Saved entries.
********

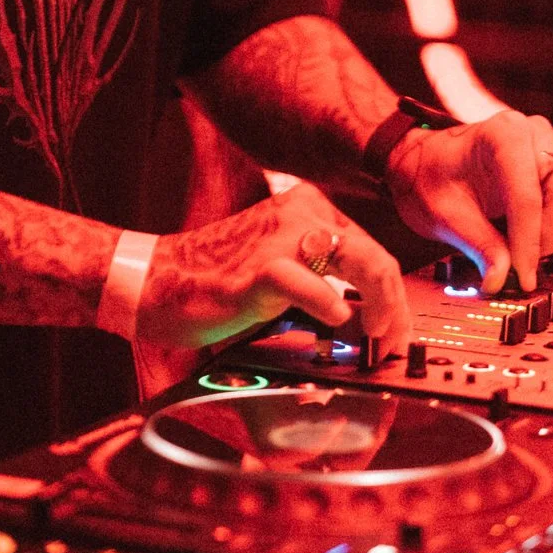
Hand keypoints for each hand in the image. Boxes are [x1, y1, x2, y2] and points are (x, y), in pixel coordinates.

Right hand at [140, 182, 412, 351]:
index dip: (393, 296)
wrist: (156, 279)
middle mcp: (301, 212)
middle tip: (392, 344)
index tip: (393, 332)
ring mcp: (281, 236)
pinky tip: (336, 321)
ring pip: (361, 262)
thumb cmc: (215, 281)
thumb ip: (324, 282)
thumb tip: (370, 318)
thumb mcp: (282, 271)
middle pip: (376, 258)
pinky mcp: (260, 268)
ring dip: (380, 309)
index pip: (371, 251)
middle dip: (395, 307)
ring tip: (375, 339)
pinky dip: (330, 307)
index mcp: (308, 209)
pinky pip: (311, 285)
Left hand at [386, 112, 552, 293]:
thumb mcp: (443, 214)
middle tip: (523, 262)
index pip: (527, 195)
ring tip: (539, 239)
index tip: (523, 276)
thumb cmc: (432, 177)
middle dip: (548, 235)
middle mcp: (536, 134)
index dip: (528, 242)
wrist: (428, 160)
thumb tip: (501, 281)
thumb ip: (478, 246)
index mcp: (503, 135)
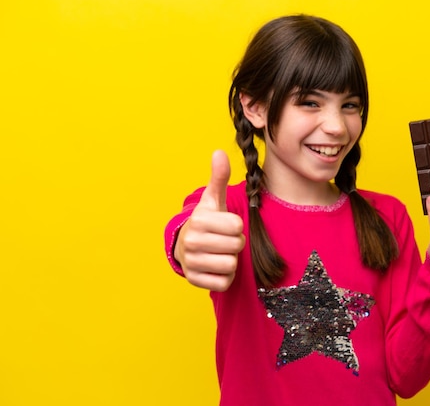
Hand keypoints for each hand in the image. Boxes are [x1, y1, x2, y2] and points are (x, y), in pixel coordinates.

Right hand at [174, 150, 245, 290]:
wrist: (186, 246)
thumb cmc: (206, 222)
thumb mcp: (212, 199)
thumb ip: (219, 177)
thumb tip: (219, 152)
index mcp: (199, 220)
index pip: (238, 226)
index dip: (236, 226)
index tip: (225, 225)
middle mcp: (192, 242)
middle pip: (237, 245)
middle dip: (234, 243)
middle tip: (222, 239)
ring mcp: (192, 263)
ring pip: (232, 264)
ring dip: (230, 260)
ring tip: (219, 252)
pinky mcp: (195, 281)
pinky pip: (224, 282)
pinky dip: (225, 276)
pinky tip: (215, 266)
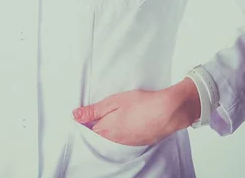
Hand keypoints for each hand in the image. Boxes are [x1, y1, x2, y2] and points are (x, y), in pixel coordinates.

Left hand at [71, 83, 197, 146]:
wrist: (168, 111)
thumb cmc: (141, 103)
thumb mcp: (114, 101)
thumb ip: (94, 110)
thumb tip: (75, 115)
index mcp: (106, 130)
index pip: (88, 129)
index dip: (85, 120)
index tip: (84, 112)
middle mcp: (115, 141)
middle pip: (99, 135)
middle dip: (96, 124)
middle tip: (98, 111)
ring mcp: (127, 143)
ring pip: (111, 138)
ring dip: (109, 128)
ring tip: (114, 114)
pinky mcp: (138, 142)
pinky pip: (123, 139)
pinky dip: (121, 131)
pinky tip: (126, 121)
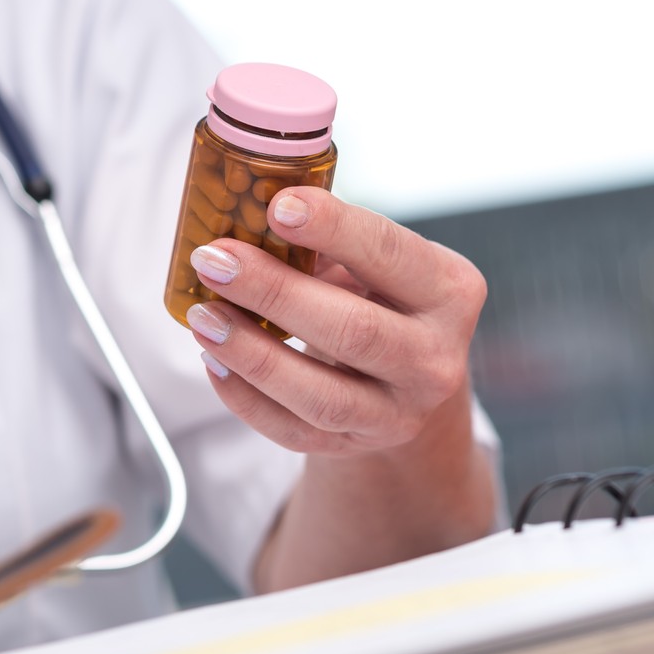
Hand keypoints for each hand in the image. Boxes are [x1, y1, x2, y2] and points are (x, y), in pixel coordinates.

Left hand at [183, 187, 485, 456]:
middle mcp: (436, 358)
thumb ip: (327, 238)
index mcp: (449, 290)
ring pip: (321, 395)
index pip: (391, 253)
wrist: (407, 381)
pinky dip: (245, 397)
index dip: (334, 228)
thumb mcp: (374, 262)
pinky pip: (293, 430)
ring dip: (252, 353)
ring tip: (203, 315)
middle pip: (354, 330)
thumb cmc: (379, 300)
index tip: (277, 207)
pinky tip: (213, 360)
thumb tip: (248, 211)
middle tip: (214, 261)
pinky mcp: (356, 445)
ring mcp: (399, 412)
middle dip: (275, 292)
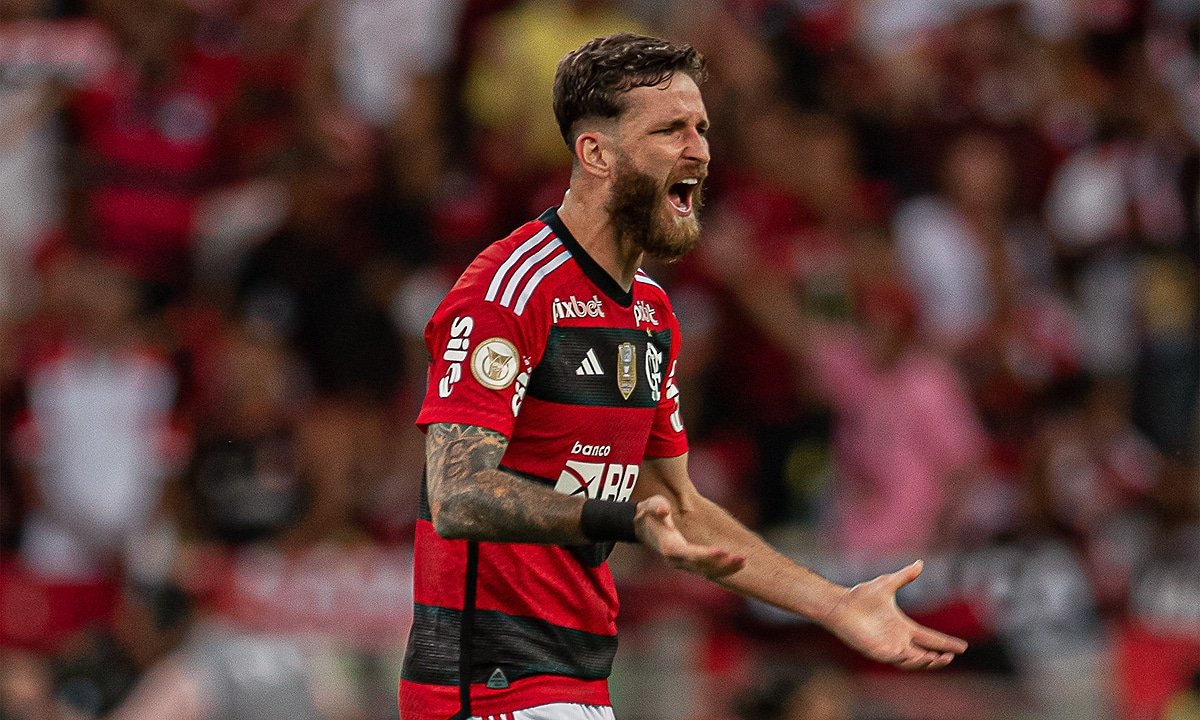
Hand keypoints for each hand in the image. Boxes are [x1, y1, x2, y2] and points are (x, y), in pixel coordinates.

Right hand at [635, 495, 744, 578]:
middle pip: (702, 567)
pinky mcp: (692, 564)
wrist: (645, 528)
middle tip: (741, 558)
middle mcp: (677, 560)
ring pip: (708, 572)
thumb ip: (656, 506)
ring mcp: (685, 565)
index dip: (705, 555)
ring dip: (727, 569)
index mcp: (669, 547)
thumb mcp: (649, 505)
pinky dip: (725, 570)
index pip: (689, 554)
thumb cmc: (649, 514)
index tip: (722, 551)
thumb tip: (664, 509)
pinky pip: (710, 571)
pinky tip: (740, 564)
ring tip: (744, 561)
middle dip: (722, 564)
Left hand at [822, 560, 967, 669]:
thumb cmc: (861, 595)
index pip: (930, 638)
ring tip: (938, 658)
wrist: (841, 603)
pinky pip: (895, 660)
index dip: (946, 643)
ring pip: (912, 661)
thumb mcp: (888, 584)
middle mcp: (898, 640)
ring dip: (925, 662)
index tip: (963, 648)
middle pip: (924, 654)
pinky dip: (906, 659)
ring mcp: (888, 647)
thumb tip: (920, 563)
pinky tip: (916, 656)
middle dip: (939, 658)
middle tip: (951, 656)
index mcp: (904, 627)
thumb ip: (905, 576)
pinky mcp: (876, 651)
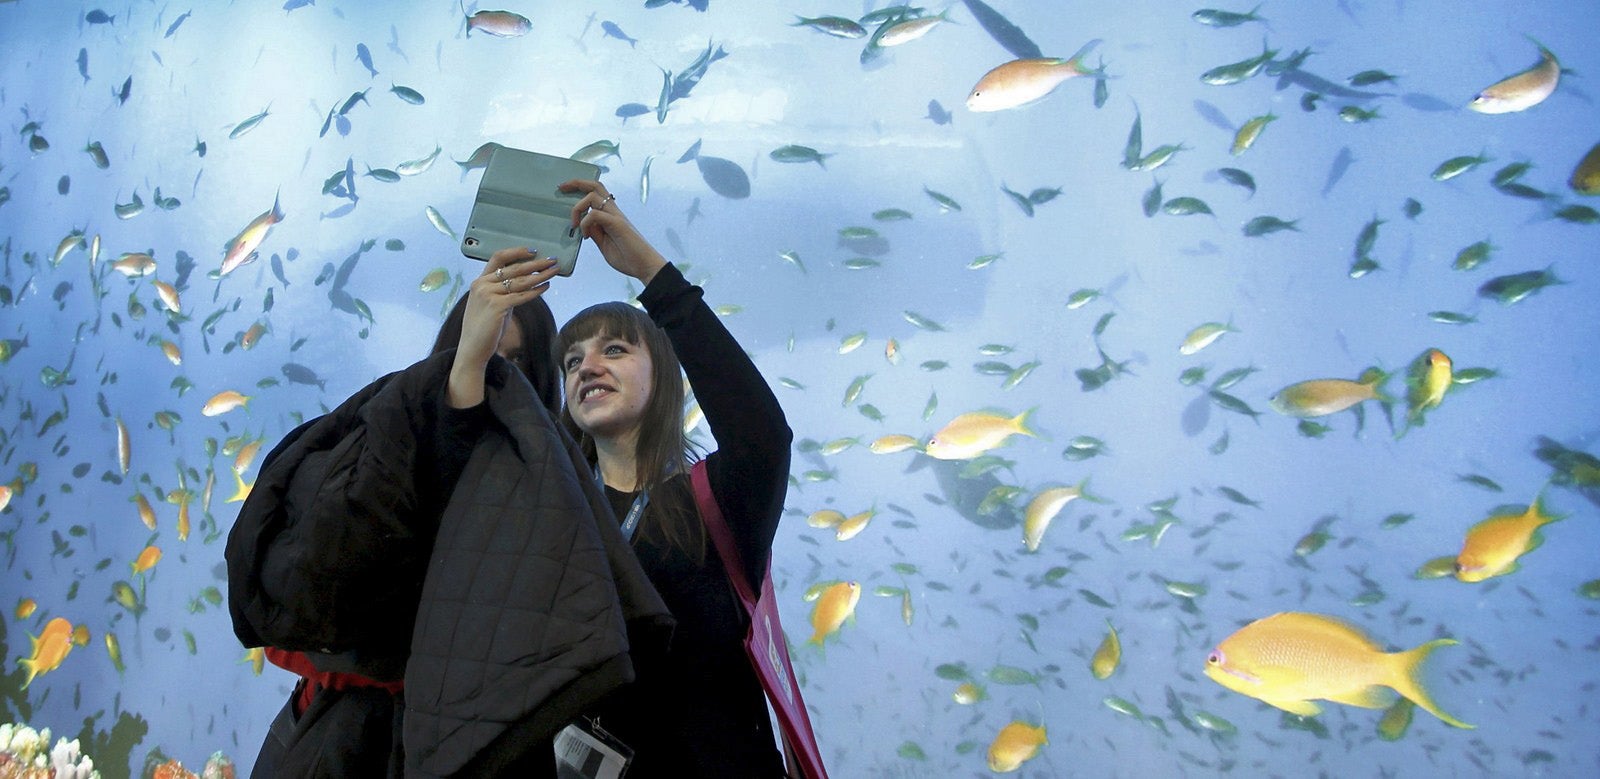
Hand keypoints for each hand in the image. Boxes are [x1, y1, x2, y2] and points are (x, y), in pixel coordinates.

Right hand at [447, 247, 559, 407]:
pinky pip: (521, 296)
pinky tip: (545, 287)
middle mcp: (482, 285)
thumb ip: (504, 292)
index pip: (498, 257)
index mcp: (480, 282)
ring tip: (554, 271)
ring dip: (540, 275)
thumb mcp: (492, 304)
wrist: (473, 348)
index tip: (533, 251)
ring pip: (520, 281)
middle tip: (552, 260)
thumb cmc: (485, 328)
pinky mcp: (497, 307)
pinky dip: (535, 291)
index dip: (516, 252)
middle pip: (514, 268)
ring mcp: (488, 295)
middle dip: (536, 263)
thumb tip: (526, 283)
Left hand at [559, 178, 666, 284]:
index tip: (564, 189)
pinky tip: (585, 236)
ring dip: (578, 208)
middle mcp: (614, 211)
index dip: (579, 187)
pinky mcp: (617, 224)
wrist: (644, 266)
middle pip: (595, 186)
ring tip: (575, 225)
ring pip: (593, 195)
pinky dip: (585, 223)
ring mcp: (616, 216)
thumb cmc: (628, 257)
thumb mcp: (604, 244)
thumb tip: (584, 226)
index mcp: (611, 215)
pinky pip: (595, 214)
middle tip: (562, 188)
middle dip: (576, 183)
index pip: (596, 192)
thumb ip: (595, 233)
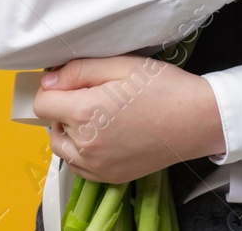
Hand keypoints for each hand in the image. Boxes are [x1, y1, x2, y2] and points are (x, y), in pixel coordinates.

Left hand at [33, 55, 224, 182]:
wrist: (198, 120)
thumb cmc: (164, 88)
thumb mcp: (122, 65)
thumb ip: (79, 70)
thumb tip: (49, 81)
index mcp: (85, 113)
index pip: (43, 103)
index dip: (56, 88)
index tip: (75, 82)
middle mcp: (85, 144)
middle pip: (51, 125)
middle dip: (65, 108)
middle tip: (96, 96)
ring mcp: (97, 165)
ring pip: (61, 148)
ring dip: (70, 131)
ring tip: (98, 116)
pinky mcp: (109, 177)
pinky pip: (79, 166)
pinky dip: (82, 151)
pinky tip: (104, 136)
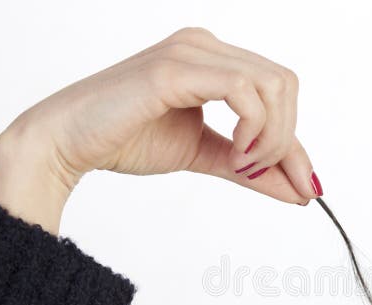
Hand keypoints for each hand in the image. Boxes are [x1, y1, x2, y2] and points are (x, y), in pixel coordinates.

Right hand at [0, 27, 322, 233]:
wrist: (67, 143)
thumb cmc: (127, 140)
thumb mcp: (206, 155)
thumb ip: (251, 169)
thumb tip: (301, 190)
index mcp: (213, 60)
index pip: (278, 91)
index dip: (297, 141)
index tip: (305, 185)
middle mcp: (205, 46)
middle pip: (285, 84)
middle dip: (288, 140)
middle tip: (259, 174)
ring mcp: (189, 52)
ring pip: (271, 84)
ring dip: (271, 136)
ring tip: (243, 165)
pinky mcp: (173, 69)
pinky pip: (243, 91)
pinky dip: (251, 128)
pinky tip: (234, 155)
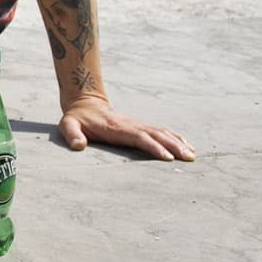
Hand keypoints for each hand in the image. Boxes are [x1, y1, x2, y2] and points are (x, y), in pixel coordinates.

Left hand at [56, 94, 195, 160]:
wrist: (84, 102)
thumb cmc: (77, 118)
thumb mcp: (68, 125)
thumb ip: (72, 134)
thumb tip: (78, 146)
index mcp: (117, 128)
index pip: (139, 137)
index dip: (154, 147)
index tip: (168, 157)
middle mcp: (131, 125)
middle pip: (156, 135)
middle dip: (173, 146)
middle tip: (189, 158)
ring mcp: (137, 125)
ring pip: (162, 132)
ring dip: (178, 142)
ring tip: (192, 155)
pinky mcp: (140, 127)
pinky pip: (161, 131)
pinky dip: (175, 137)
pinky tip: (187, 145)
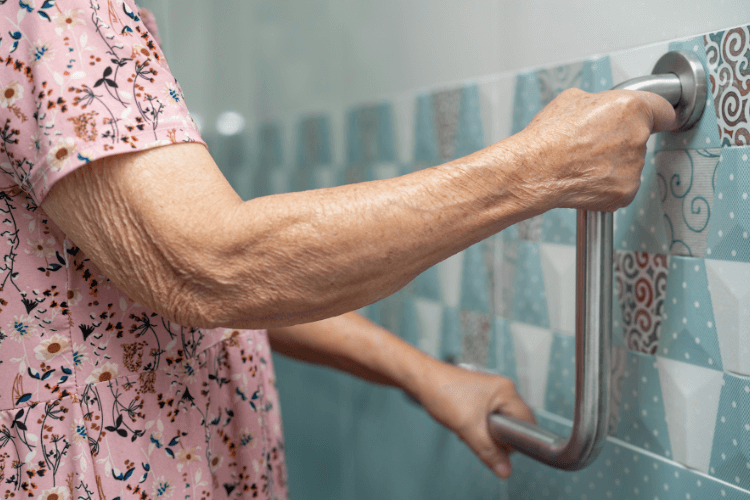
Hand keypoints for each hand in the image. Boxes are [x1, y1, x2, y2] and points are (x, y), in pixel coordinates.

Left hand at [417, 362, 533, 478]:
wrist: (421, 380)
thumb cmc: (443, 391)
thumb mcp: (468, 427)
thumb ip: (488, 451)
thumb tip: (504, 470)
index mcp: (506, 391)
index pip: (527, 423)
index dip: (516, 440)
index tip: (501, 447)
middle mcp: (502, 390)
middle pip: (514, 425)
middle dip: (497, 437)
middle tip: (479, 436)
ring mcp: (491, 393)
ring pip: (499, 424)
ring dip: (485, 433)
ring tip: (468, 428)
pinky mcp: (480, 398)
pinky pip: (488, 420)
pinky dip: (477, 428)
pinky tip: (464, 426)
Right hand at [506, 88, 678, 212]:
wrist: (534, 171)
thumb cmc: (548, 137)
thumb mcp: (572, 100)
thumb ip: (599, 102)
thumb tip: (602, 107)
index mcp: (630, 108)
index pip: (664, 110)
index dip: (658, 114)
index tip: (662, 119)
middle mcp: (637, 137)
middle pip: (640, 138)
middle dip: (621, 140)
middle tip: (592, 143)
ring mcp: (633, 167)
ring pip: (629, 163)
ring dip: (612, 163)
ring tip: (582, 162)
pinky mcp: (625, 192)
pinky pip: (621, 185)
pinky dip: (606, 184)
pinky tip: (585, 178)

********

WHAT THE EXERCISE ASKS.
All lines in the records that contain "Right" are to be copied and returned.

WRITTEN REPLY.
Right hand at [140, 182, 412, 351]:
Right hand at [174, 150, 245, 290]:
Right hand at [635, 495, 744, 578]:
Right hand at [447, 247, 559, 407]:
Right hand at [0, 27, 322, 233]:
Right hand at [506, 88, 678, 212]:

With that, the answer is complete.